▶ EXERCISE GOAL: Substitute "Write out" for "Transcribe" everywhere it occurs in the material below, and reproduce the material with nothing else altered. Omit the pictures.

* begin DATA FOR THIS EXERCISE *

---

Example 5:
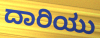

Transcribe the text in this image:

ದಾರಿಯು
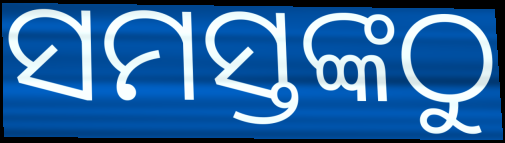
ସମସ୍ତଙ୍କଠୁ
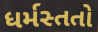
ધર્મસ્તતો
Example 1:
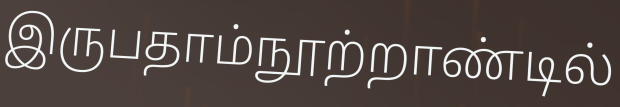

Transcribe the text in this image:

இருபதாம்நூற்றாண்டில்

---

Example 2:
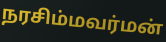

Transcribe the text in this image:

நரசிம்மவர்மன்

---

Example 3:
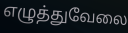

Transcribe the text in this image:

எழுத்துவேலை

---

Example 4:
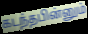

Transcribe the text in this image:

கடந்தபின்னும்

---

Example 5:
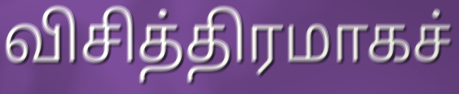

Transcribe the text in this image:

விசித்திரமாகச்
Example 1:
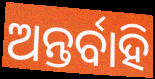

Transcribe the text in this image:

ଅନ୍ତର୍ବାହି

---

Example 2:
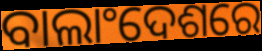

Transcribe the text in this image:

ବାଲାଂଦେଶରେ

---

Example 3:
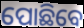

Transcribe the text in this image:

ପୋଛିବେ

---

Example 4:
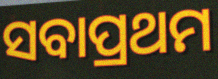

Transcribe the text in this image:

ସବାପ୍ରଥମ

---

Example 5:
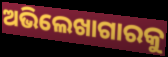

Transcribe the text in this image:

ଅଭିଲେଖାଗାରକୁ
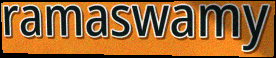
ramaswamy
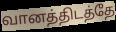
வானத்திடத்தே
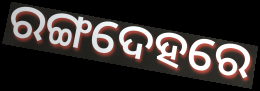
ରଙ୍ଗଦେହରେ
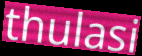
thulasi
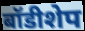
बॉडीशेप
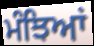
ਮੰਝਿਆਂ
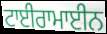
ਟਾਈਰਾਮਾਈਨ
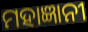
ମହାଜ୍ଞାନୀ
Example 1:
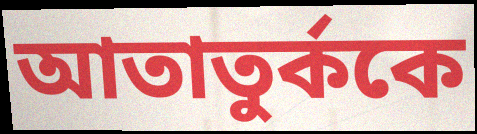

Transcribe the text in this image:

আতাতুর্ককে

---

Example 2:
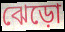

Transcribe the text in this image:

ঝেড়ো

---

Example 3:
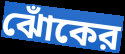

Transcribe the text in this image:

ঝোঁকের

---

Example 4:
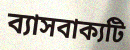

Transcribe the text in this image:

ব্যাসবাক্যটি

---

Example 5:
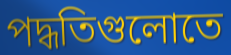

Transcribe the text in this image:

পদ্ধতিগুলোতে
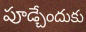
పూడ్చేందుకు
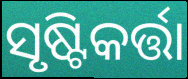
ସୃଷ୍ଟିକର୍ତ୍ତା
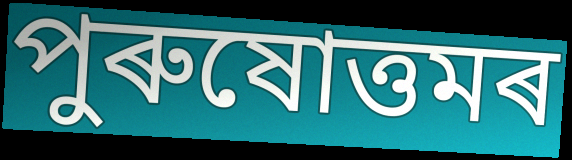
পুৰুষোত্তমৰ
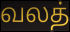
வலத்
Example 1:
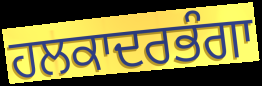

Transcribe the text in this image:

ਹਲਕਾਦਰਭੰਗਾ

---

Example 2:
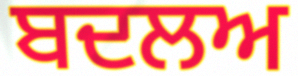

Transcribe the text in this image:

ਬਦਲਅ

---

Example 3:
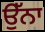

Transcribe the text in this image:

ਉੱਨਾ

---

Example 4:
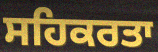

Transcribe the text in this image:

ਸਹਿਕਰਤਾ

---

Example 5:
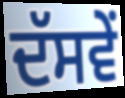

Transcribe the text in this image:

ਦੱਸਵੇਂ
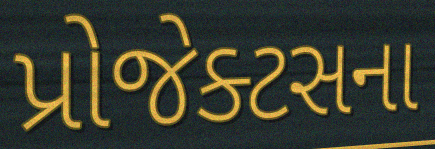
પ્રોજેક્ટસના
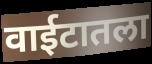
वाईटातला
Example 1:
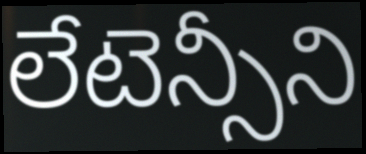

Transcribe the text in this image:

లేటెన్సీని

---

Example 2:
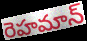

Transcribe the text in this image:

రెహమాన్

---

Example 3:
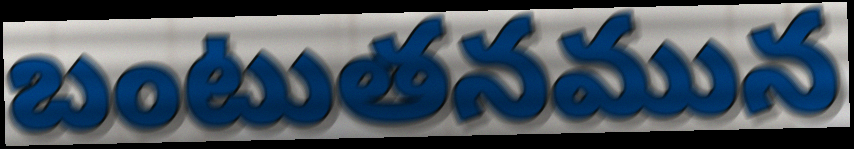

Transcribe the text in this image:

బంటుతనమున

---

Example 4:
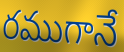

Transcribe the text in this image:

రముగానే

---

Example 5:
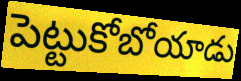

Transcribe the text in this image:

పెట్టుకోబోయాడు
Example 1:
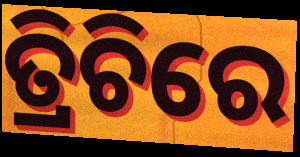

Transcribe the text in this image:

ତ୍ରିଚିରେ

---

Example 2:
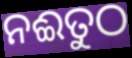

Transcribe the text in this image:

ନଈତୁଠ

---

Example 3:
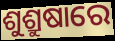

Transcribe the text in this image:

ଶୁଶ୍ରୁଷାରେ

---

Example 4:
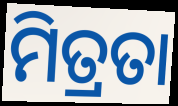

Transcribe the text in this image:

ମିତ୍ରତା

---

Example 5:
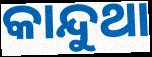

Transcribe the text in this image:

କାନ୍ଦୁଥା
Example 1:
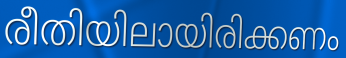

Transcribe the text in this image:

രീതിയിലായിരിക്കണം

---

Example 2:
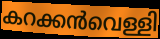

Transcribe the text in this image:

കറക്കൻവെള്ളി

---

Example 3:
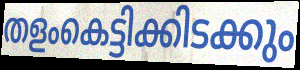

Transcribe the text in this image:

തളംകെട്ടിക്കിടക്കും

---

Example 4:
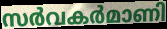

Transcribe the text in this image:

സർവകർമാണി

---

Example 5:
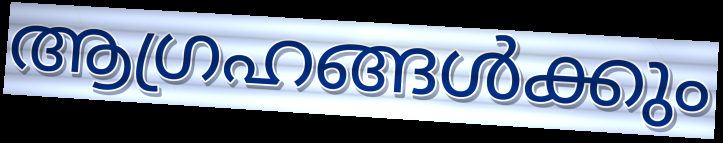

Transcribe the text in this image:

* end DATA FOR THIS EXERCISE *

▶ THE REPLY:
---

Example 5:

Write out the text in this image:

ದಾರಿಯು
ସମସ୍ତଙ୍କଠୁ
ધર્મસ્તતો
Example 1:

Write out the text in this image:

இருபதாம்நூற்றாண்டில்

---

Example 2:

Write out the text in this image:

நரசிம்மவர்மன்

---

Example 3:

Write out the text in this image:

எழுத்துவேலை

---

Example 4:

Write out the text in this image:

கடந்தபின்னும்

---

Example 5:

Write out the text in this image:

விசித்திரமாகச்
Example 1:

Write out the text in this image:

ଅନ୍ତର୍ବାହି

---

Example 2:

Write out the text in this image:

ବାଲାଂଦେଶରେ

---

Example 3:

Write out the text in this image:

ପୋଛିବେ

---

Example 4:

Write out the text in this image:

ସବାପ୍ରଥମ

---

Example 5:

Write out the text in this image:

ଅଭିଲେଖାଗାରକୁ
ramaswamy
வானத்திடத்தே
ରଙ୍ଗଦେହରେ
thulasi
बॉडीशेप
ਮੰਝਿਆਂ
ਟਾਈਰਾਮਾਈਨ
ମହାଜ୍ଞାନୀ
Example 1:

Write out the text in this image:

আতাতুর্ককে

---

Example 2:

Write out the text in this image:

ঝেড়ো

---

Example 3:

Write out the text in this image:

ঝোঁকের

---

Example 4:

Write out the text in this image:

ব্যাসবাক্যটি

---

Example 5:

Write out the text in this image:

পদ্ধতিগুলোতে
పూడ్చేందుకు
ସୃଷ୍ଟିକର୍ତ୍ତା
পুৰুষোত্তমৰ
வலத்
Example 1:

Write out the text in this image:

ਹਲਕਾਦਰਭੰਗਾ

---

Example 2:

Write out the text in this image:

ਬਦਲਅ

---

Example 3:

Write out the text in this image:

ਉੱਨਾ

---

Example 4:

Write out the text in this image:

ਸਹਿਕਰਤਾ

---

Example 5:

Write out the text in this image:

ਦੱਸਵੇਂ
પ્રોજેક્ટસના
वाईटातला
Example 1:

Write out the text in this image:

లేటెన్సీని

---

Example 2:

Write out the text in this image:

రెహమాన్

---

Example 3:

Write out the text in this image:

బంటుతనమున

---

Example 4:

Write out the text in this image:

రముగానే

---

Example 5:

Write out the text in this image:

పెట్టుకోబోయాడు
Example 1:

Write out the text in this image:

ତ୍ରିଚିରେ

---

Example 2:

Write out the text in this image:

ନଈତୁଠ

---

Example 3:

Write out the text in this image:

ଶୁଶ୍ରୁଷାରେ

---

Example 4:

Write out the text in this image:

ମିତ୍ରତା

---

Example 5:

Write out the text in this image:

କାନ୍ଦୁଥା
Example 1:

Write out the text in this image:

രീതിയിലായിരിക്കണം

---

Example 2:

Write out the text in this image:

കറക്കൻവെള്ളി

---

Example 3:

Write out the text in this image:

തളംകെട്ടിക്കിടക്കും

---

Example 4:

Write out the text in this image:

സർവകർമാണി

---

Example 5:

Write out the text in this image:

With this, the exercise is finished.